On the other hand, the conventional measure against noise in a vehicle air conditioner, using a sound-absorbing materials, etc., is effective to noise of a high frequency band higher than 2 kHz. In this case, however, there is a problem in that the effect decreases on noise reduction of a low frequency band of 2 kHz or less.
It is required to achieve a noise reduction effect for noise of a frequency band of 0.8 kHz to 2 kHz, more preferably, 1 kHz to 2 kHz, in which an interference type noise attenuating function is provided to an air duct for vehicle air conditioning.
Meanwhile, since sound waves have directionality, it is difficult for sound waves to travel in a direction normal to an original travel direction.
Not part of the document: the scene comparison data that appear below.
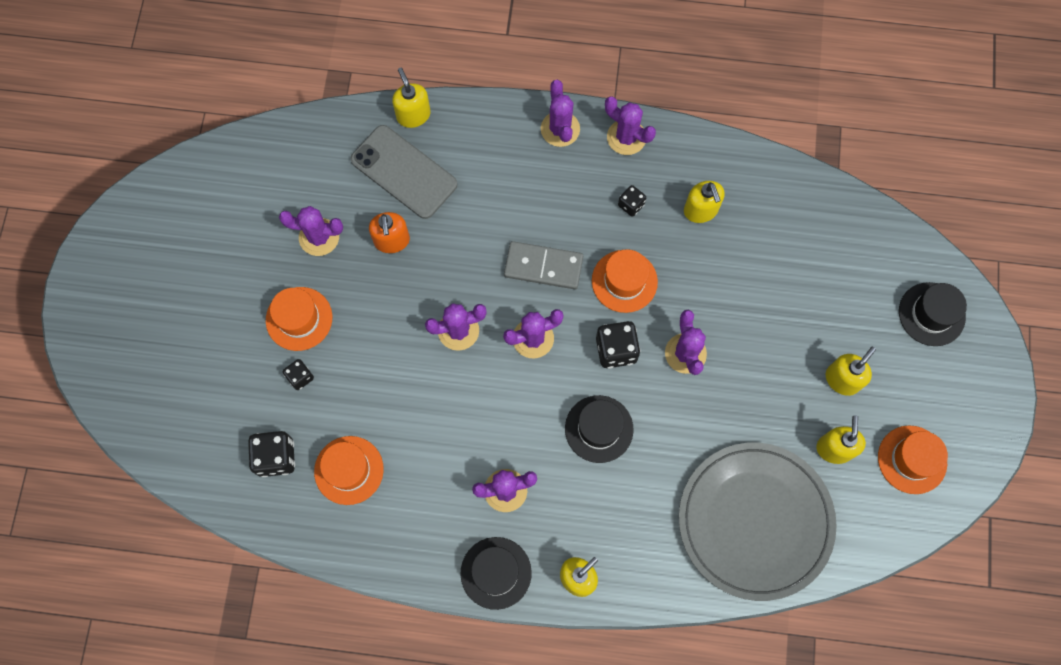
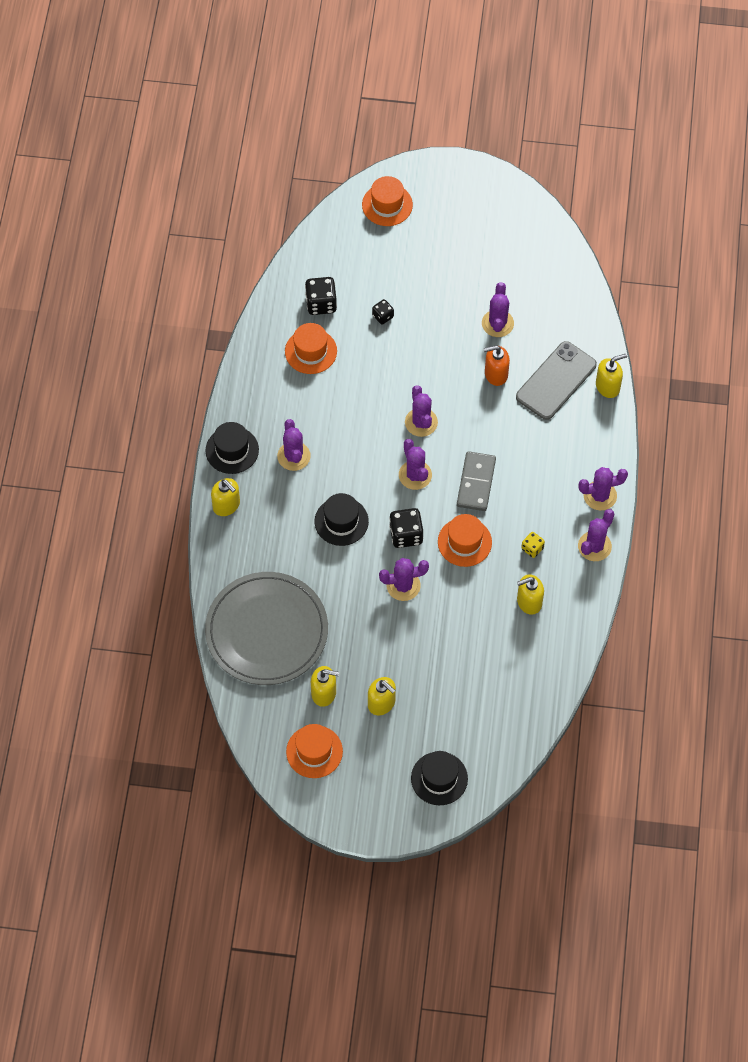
camera: 90 degrees right, 10 degrees down
(299, 318) = (429, 313): orange hat -> orange hat (387, 205)
(631, 205) = (532, 548): black dice -> yellow dice

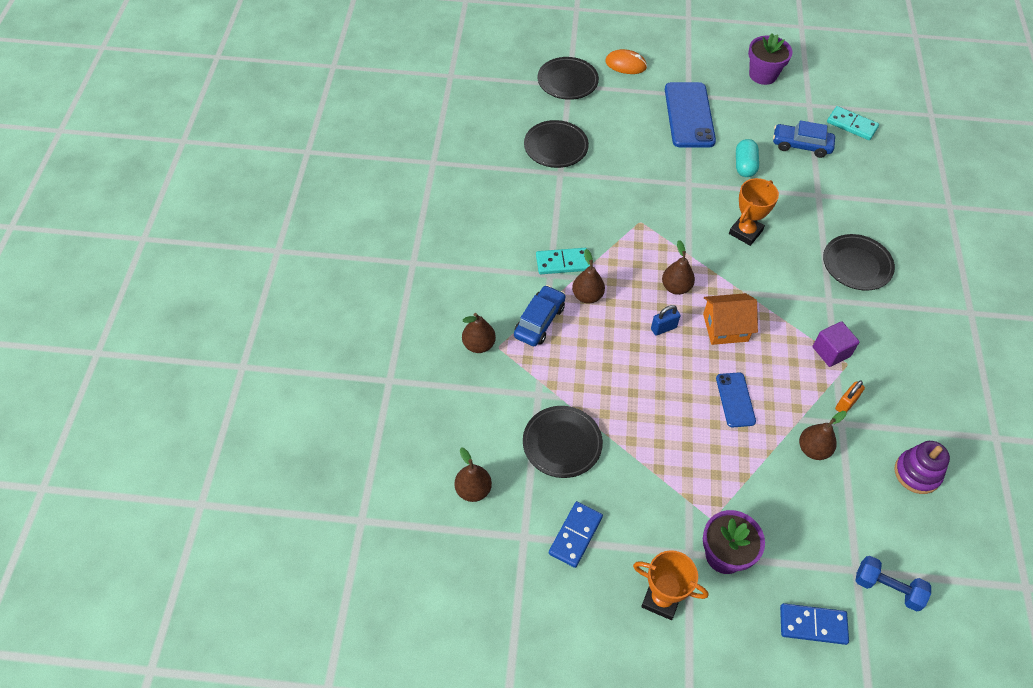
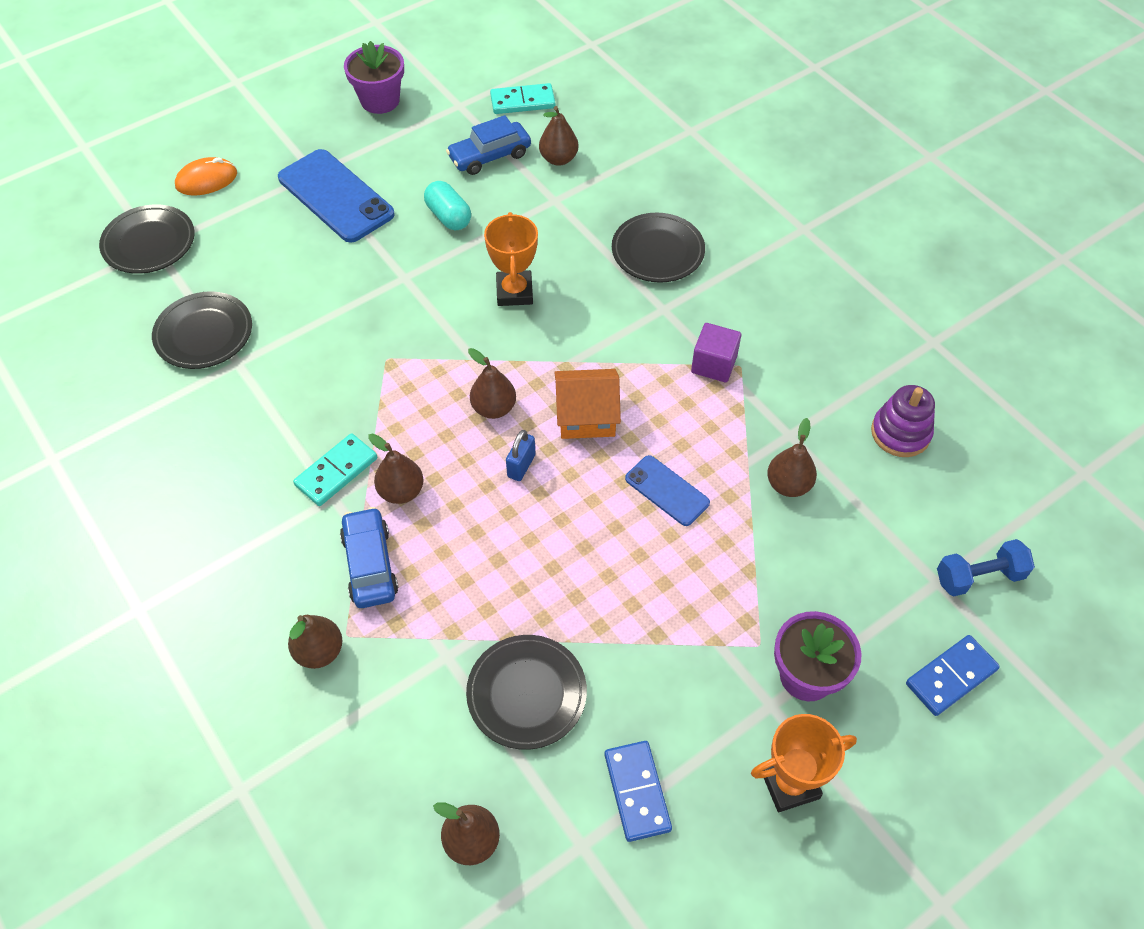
camera: 40 degrees left, 0 degrees up
(725, 327) = (586, 416): orange house -> orange house turned 45 degrees clockwise
(843, 172) = (558, 159): none -> brown pear
(846, 404) = (776, 411): orange padlock -> none

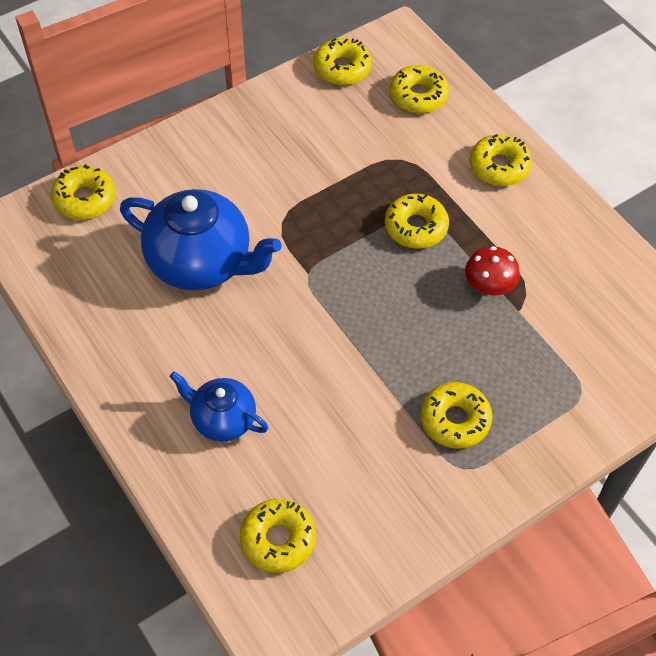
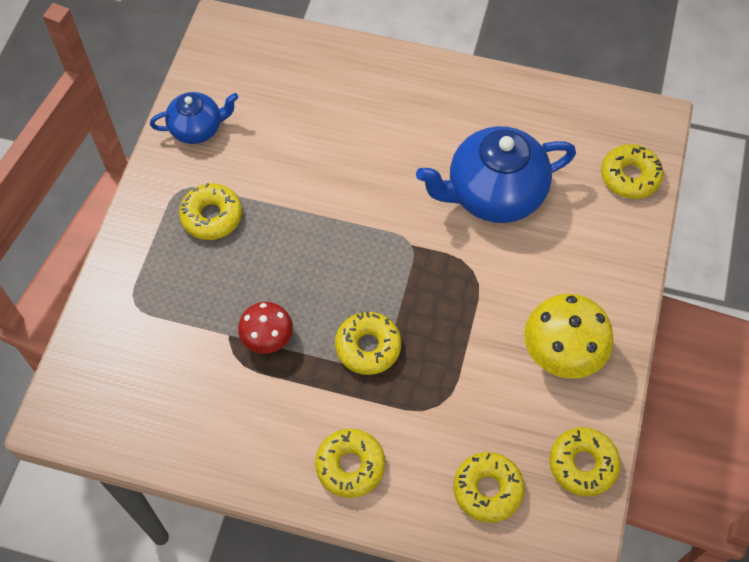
camera: 140 degrees right, 5 degrees up
(222, 419) = (365, 107): blue teapot -> blue teapot (197, 128)
(278, 539) = (263, 69): yellow donut -> none
(281, 130) = (562, 352): none -> yellow mushroom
As described in “Noise Attenuation Chapter of Technology and Law for Environmental Pollution Prevention”, it is impossible to obtain a desired noise reduction effect using interference because a sound mainly flows through the main passage 501 shown in the configuration in FIG. 55, in which the bypass passage 502 is branched from the rectilinear main passage 501 in a normal direction. In this case, even if a noise reduction effect is obtained, it is small. As a measure against such a problem, the main passage 501 may be squeezed, i.e., may have a reduced cross-sectional area, at a portion arranged downstream of the branch point thereof, such that the sounds flowing through the main passage 501 and the bypass passage 502 are equalized in energy level. In this case, however, there is a problem in that an air flow resistance increases due to the reduced passage cross-sectional area.
When a bypass passage is provided at a rectilinear section of the air duct for vehicle air conditioning, as shown in FIG. 55, there is a problem in that the air duct is excessively enlarged due to an increase in the region where bypass passages are formed.
Therefore, it is undesirable to provide a passage branching configuration at the rectilinear portion of an air duct for vehicle air conditioning, which constitutes a passage for conditioned air as shown in FIG. 55.
Furthermore, in the duct disclosed in Japanese Laid-open Patent Publication No. 2004-196180, the flow directions of air and sound are opposite to each other. This duct has an inlet port enlarged in size to suck air. Such a shape of the duct is peculiar, as compared to air ducts for vehicle air conditioning. Thus, there is a problem in that the duct having such a shape cannot be used for an air duct for vehicle air conditioning.